> **Work required**: Repeat the records in full and exactly, omitting pictures.

> **Rendered page images**:
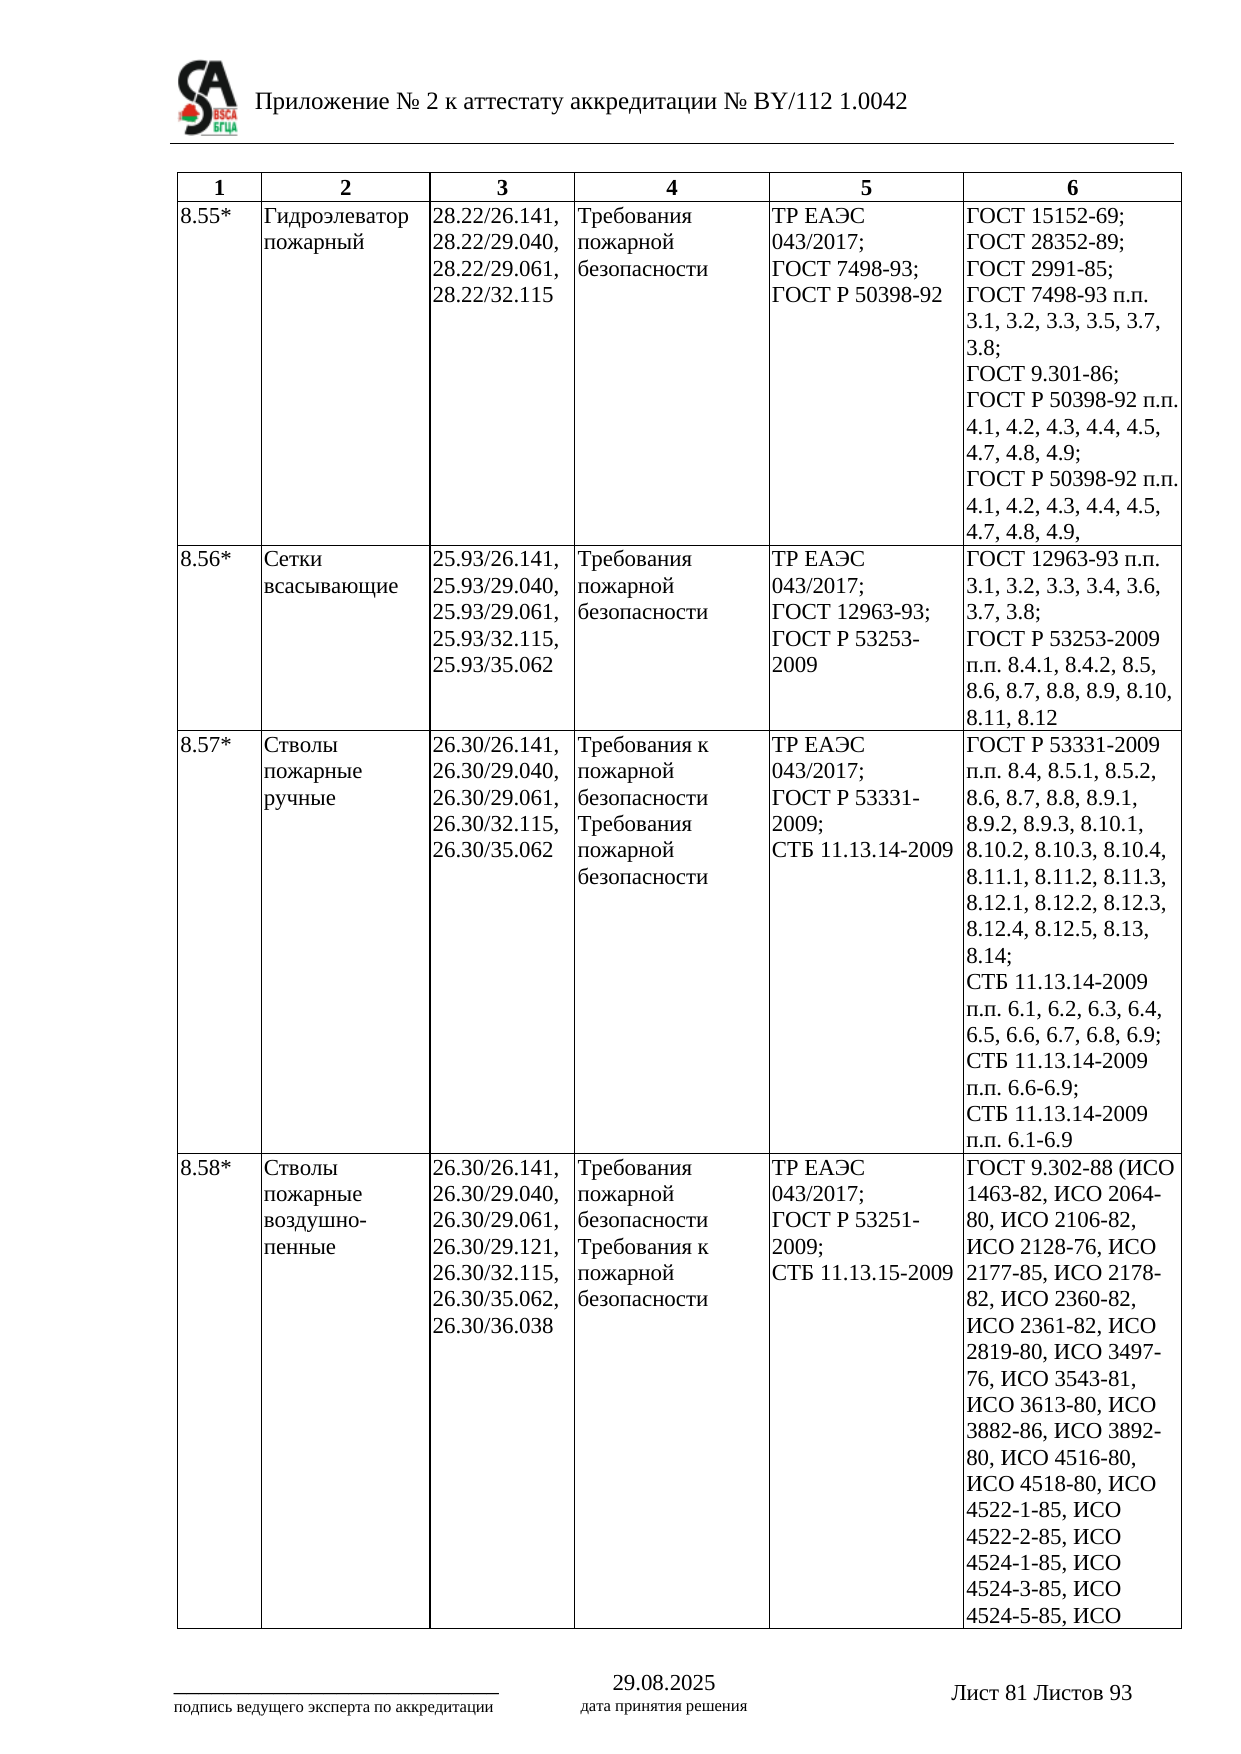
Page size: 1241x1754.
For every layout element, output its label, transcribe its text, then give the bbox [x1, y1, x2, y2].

table_header 5 [770, 173, 963, 201]
table_cell ГОСТ 15152-69; ГОСТ 28352-89; ГОСТ 2991-85; ГОСТ 7498-93 п.п. 3.1, 3.2, 3.3, 3.5, 3.7, 3.8; ГОСТ 9.301-86; ГОСТ Р 50398-92 п.п. 4.1, 4.2, 4.3, 4.4, 4.5, 4.7, 4.8, 4.9; ГОСТ Р 50398-92 п.п. 4.1, 4.2, 4.3, 4.4, 4.5, 4.7, 4.8, 4.9, [964, 202, 1181, 544]
table_cell 26.30/26.141, 26.30/29.040, 26.30/29.061, 26.30/32.115, 26.30/35.062 [431, 731, 574, 1153]
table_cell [431, 1154, 574, 1628]
table_cell Гидроэлеватор пожарный [262, 202, 429, 544]
table_cell 28.22/26.141, 28.22/29.040, 28.22/29.061, 28.22/32.115 [431, 202, 574, 544]
table_cell Требования пожарной безопасности [575, 202, 769, 544]
table_cell Требования пожарной безопасности [575, 546, 769, 730]
table_header 1 [178, 173, 261, 201]
table_cell Стволы пожарные воздушно-пенные [262, 1154, 429, 1628]
table_header 6 [964, 173, 1181, 201]
table_cell Требования к пожарной безопасности Требования пожарной безопасности [575, 731, 769, 1153]
table_header 3 [431, 173, 574, 201]
table_header 2 [262, 173, 429, 201]
table_header 4 [575, 173, 769, 201]
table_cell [770, 1154, 963, 1628]
table_cell 8.55* [178, 202, 261, 544]
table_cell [575, 1154, 769, 1628]
table_cell 8.56* [178, 546, 261, 730]
table_cell 8.58* [178, 1154, 261, 1628]
table_cell ГОСТ 12963-93 п.п. 3.1, 3.2, 3.3, 3.4, 3.6, 3.7, 3.8; ГОСТ Р 53253-2009 п.п. 8.4.1, 8.4.2, 8.5, 8.6, 8.7, 8.8, 8.9, 8.10, 8.11, 8.12 [964, 546, 1181, 730]
table_cell ТР ЕАЭС 043/2017; ГОСТ 7498-93; ГОСТ Р 50398-92 [770, 202, 963, 544]
table_cell ТР ЕАЭС 043/2017; ГОСТ Р 53331-2009; СТБ 11.13.14-2009 [770, 731, 963, 1153]
table_cell Стволы пожарные ручные [262, 731, 429, 1153]
table_cell 25.93/26.141, 25.93/29.040, 25.93/29.061, 25.93/32.115, 25.93/35.062 [431, 546, 574, 730]
table_cell ГОСТ Р 53331-2009 п.п. 8.4, 8.5.1, 8.5.2, 8.6, 8.7, 8.8, 8.9.1, 8.9.2, 8.9.3, 8.10.1, 8.10.2, 8.10.3, 8.10.4, 8.11.1, 8.11.2, 8.11.3, 8.12.1, 8.12.2, 8.12.3, 8.12.4, 8.12.5, 8.13, 8.14; СТБ 11.13.14-2009 п.п. 6.1, 6.2, 6.3, 6.4, 6.5, 6.6, 6.7, 6.8, 6.9; СТБ 11.13.14-2009 п.п. 6.6-6.9; СТБ 11.13.14-2009 п.п. 6.1-6.9 [964, 731, 1181, 1153]
table_cell Сетки всасывающие [262, 546, 429, 730]
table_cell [964, 1154, 1181, 1628]
table_cell 8.57* [178, 731, 261, 1153]
picture [177, 59, 239, 136]
table_cell ТР ЕАЭС 043/2017; ГОСТ 12963-93; ГОСТ Р 53253-2009 [770, 546, 963, 730]
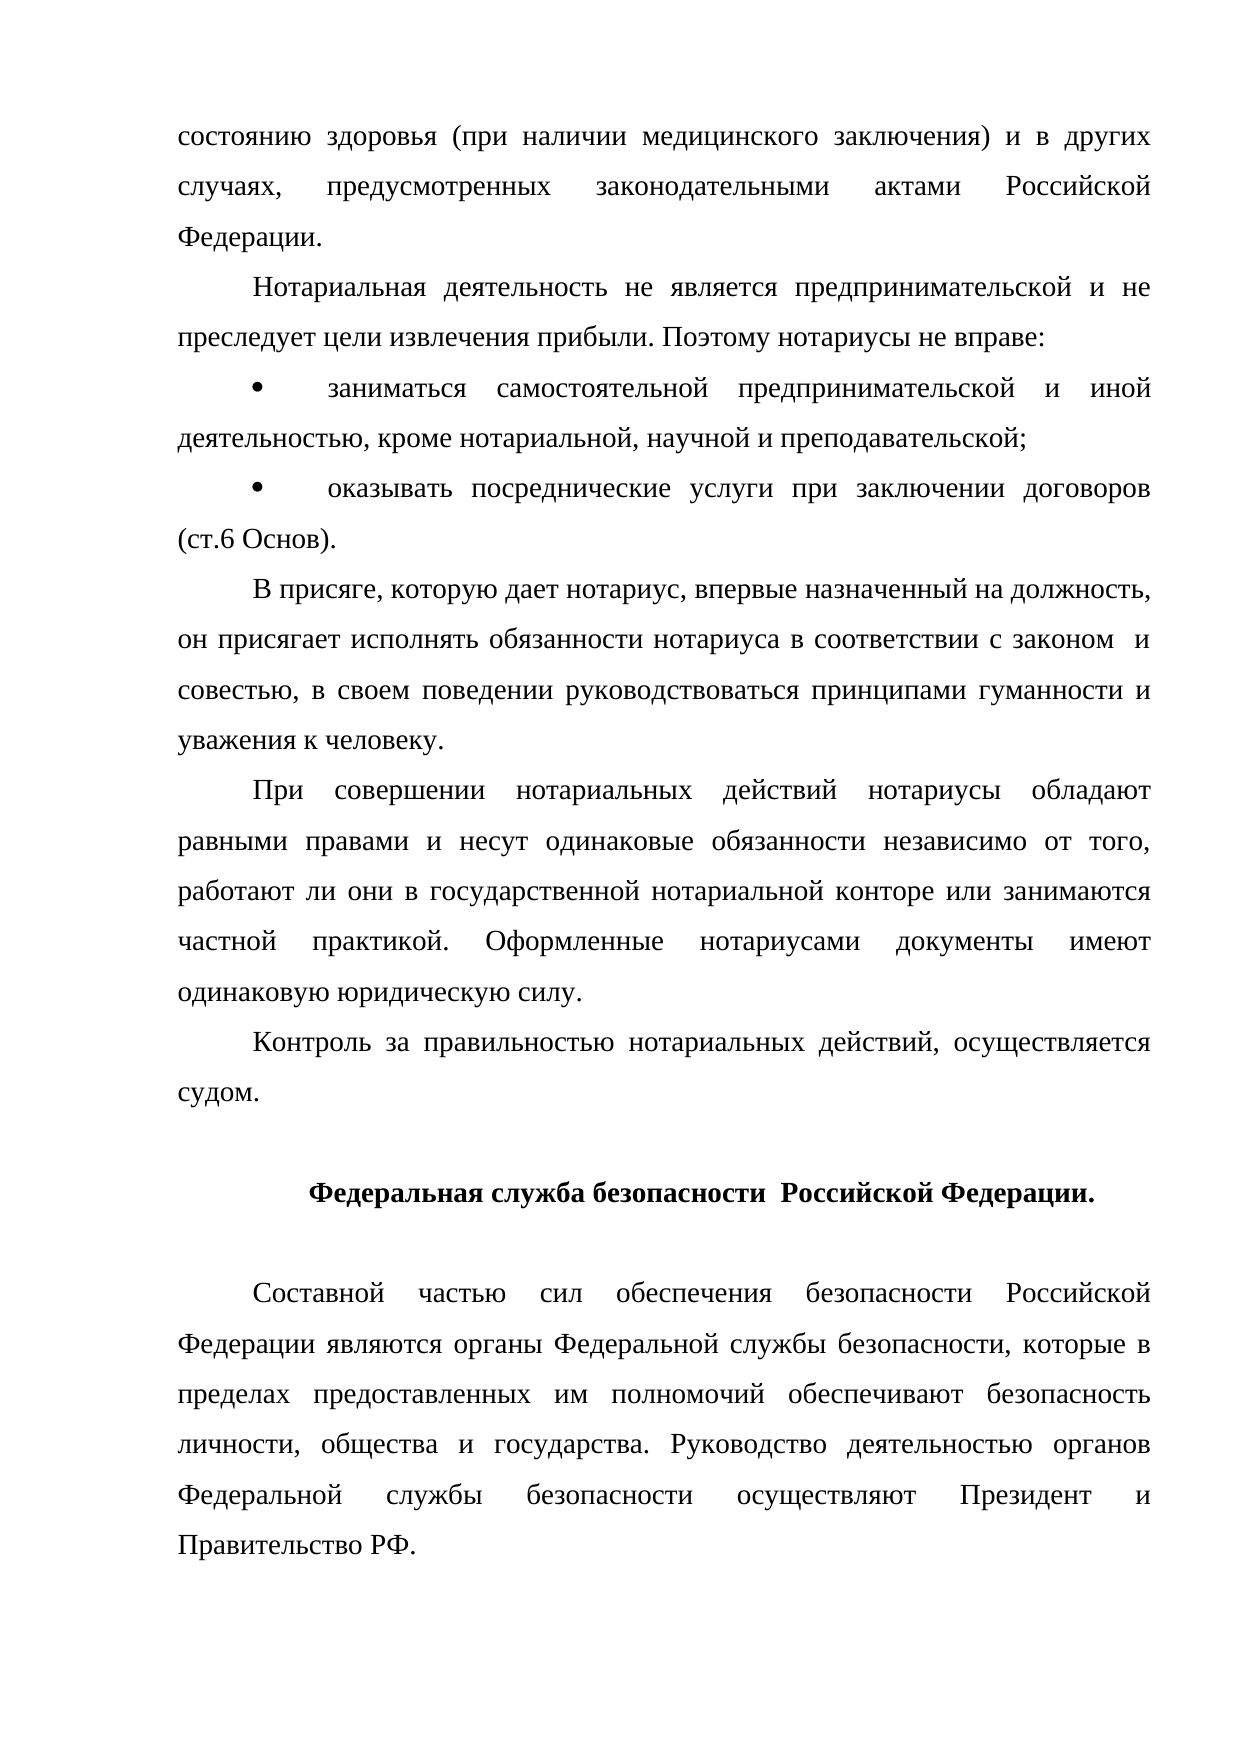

> **Problem solution**:
Page size: 1241x1754.
For every layout element, output its label, transcribe its text, then give the bbox [x1, y1, x2, y2].

table_header 5 [770, 173, 963, 201]
table_cell ГОСТ 15152-69; ГОСТ 28352-89; ГОСТ 2991-85; ГОСТ 7498-93 п.п. 3.1, 3.2, 3.3, 3.5, 3.7, 3.8; ГОСТ 9.301-86; ГОСТ Р 50398-92 п.п. 4.1, 4.2, 4.3, 4.4, 4.5, 4.7, 4.8, 4.9; ГОСТ Р 50398-92 п.п. 4.1, 4.2, 4.3, 4.4, 4.5, 4.7, 4.8, 4.9, [964, 202, 1181, 544]
table_cell 26.30/26.141, 26.30/29.040, 26.30/29.061, 26.30/32.115, 26.30/35.062 [431, 731, 574, 1153]
table_cell [431, 1154, 574, 1628]
table_cell Гидроэлеватор пожарный [262, 202, 429, 544]
table_cell 28.22/26.141, 28.22/29.040, 28.22/29.061, 28.22/32.115 [431, 202, 574, 544]
table_cell Требования пожарной безопасности [575, 202, 769, 544]
table_cell Требования пожарной безопасности [575, 546, 769, 730]
table_header 1 [178, 173, 261, 201]
table_cell Стволы пожарные воздушно-пенные [262, 1154, 429, 1628]
table_header 6 [964, 173, 1181, 201]
table_cell Требования к пожарной безопасности Требования пожарной безопасности [575, 731, 769, 1153]
table_header 3 [431, 173, 574, 201]
table_header 2 [262, 173, 429, 201]
table_header 4 [575, 173, 769, 201]
table_cell [770, 1154, 963, 1628]
table_cell 8.55* [178, 202, 261, 544]
table_cell [575, 1154, 769, 1628]
table_cell 8.56* [178, 546, 261, 730]
table_cell 8.58* [178, 1154, 261, 1628]
table_cell ГОСТ 12963-93 п.п. 3.1, 3.2, 3.3, 3.4, 3.6, 3.7, 3.8; ГОСТ Р 53253-2009 п.п. 8.4.1, 8.4.2, 8.5, 8.6, 8.7, 8.8, 8.9, 8.10, 8.11, 8.12 [964, 546, 1181, 730]
table_cell ТР ЕАЭС 043/2017; ГОСТ 7498-93; ГОСТ Р 50398-92 [770, 202, 963, 544]
table_cell ТР ЕАЭС 043/2017; ГОСТ Р 53331-2009; СТБ 11.13.14-2009 [770, 731, 963, 1153]
table_cell Стволы пожарные ручные [262, 731, 429, 1153]
table_cell 25.93/26.141, 25.93/29.040, 25.93/29.061, 25.93/32.115, 25.93/35.062 [431, 546, 574, 730]
table_cell ГОСТ Р 53331-2009 п.п. 8.4, 8.5.1, 8.5.2, 8.6, 8.7, 8.8, 8.9.1, 8.9.2, 8.9.3, 8.10.1, 8.10.2, 8.10.3, 8.10.4, 8.11.1, 8.11.2, 8.11.3, 8.12.1, 8.12.2, 8.12.3, 8.12.4, 8.12.5, 8.13, 8.14; СТБ 11.13.14-2009 п.п. 6.1, 6.2, 6.3, 6.4, 6.5, 6.6, 6.7, 6.8, 6.9; СТБ 11.13.14-2009 п.п. 6.6-6.9; СТБ 11.13.14-2009 п.п. 6.1-6.9 [964, 731, 1181, 1153]
table_cell Сетки всасывающие [262, 546, 429, 730]
table_cell [964, 1154, 1181, 1628]
table_cell 8.57* [178, 731, 261, 1153]
picture [177, 59, 239, 136]
table_cell ТР ЕАЭС 043/2017; ГОСТ 12963-93; ГОСТ Р 53253-2009 [770, 546, 963, 730]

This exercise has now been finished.